Oh, wait, maybe that wouldn't be reasonable.
Keith Halderman - 1/4/2009
Leaving aside the question of how they should be paid for, drivers are not the only people who benefit from the existence of roads. If someone drives her children to see their grandmother does not the grandmother benefit? Anyone who buys something delivered by a truck benefits. The cable or phone line which provides your internet could not have been put into service as easily or cheaply without roads.
For the record I am in favor of an eventual government withdrawal from providing both health care and education. Also, I do not think it is un-libertarian to prefer that the money being extorted from me go towards maintaing roads rather then dead Iraqis.
Justin A Bowen - 1/3/2009
What of the alternative means of securing revenue that Oregon is already testing and Congress is debating on: taxation by miles driven rather than on gallons of gas bought?
Jane S. Shaw - 1/3/2009
An issue fact (which someone else knows better than I): I am under the impression that the highway fund that a large part of the gas tax that supposedly supports highways is frittered away on mass transit. Also, states don't pay their share for maintenance.
In other words, whether the highway tax is socialism or not, it's badly managed, as one would expect.
Stephen Smith - 1/3/2009
Ah, I took away that he wanted general tax dollars to be poured into roads, since he said: "God forbid that we use some of the money going into our overseas empire." General revenues fund wars, but user fees (in the form of the gas tax) funds the roads. Though if you want war dollars to be put instead into building and maintaining roads, you now have non-drivers directly paying for the upkeep of the roads. I'm saying that to be consistent he ought to call for general taxes to be lowered and uses fees such as the gas tax to be raised.
Anthony Gregory - 1/3/2009
You're right, Stephen. The libertarian who favors road socialism (or, for that matter, law enforcement and war socialism) is being inconsistent. But are you addressing Keith here? He is criticizing this particular inconsistency.
Stephen Smith - 1/2/2009
You're for taxing money to be spent on roads (whose users will not pay even the full accounting costs of the roads, nevermind the opportunity costs), but something tells me you'd change your tune if the government decided to spend the money on healthcare and education.

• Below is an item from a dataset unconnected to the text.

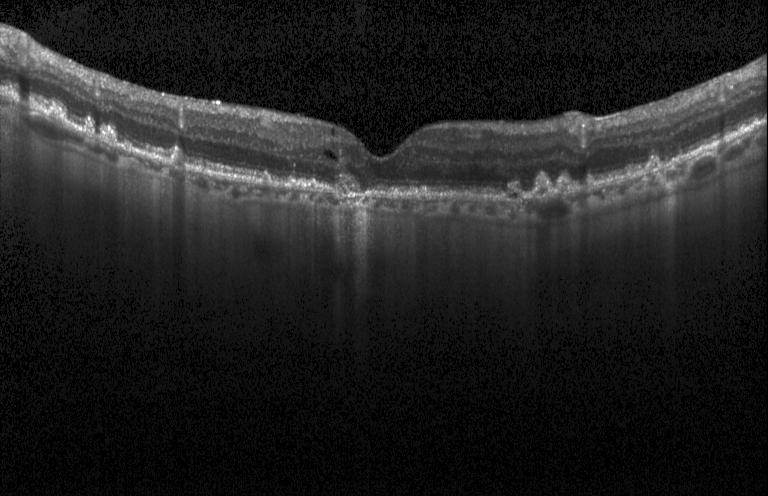
Diagnosis: choroidal neovascularization.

Be a consistent libertarian – either oppose all socialism (be it in the realm of healthcare, education, or transportation), or admit that you're for a little socialism here and there. But, if you're going to take the latter position, please – enlighten us as to why you believe socialism is okay for highways but not for other industries. You imply that it's because highways have positive externalities (most goods need to be shipped somehow), but I fail to see why that argument doesn't apply to education and healthcare.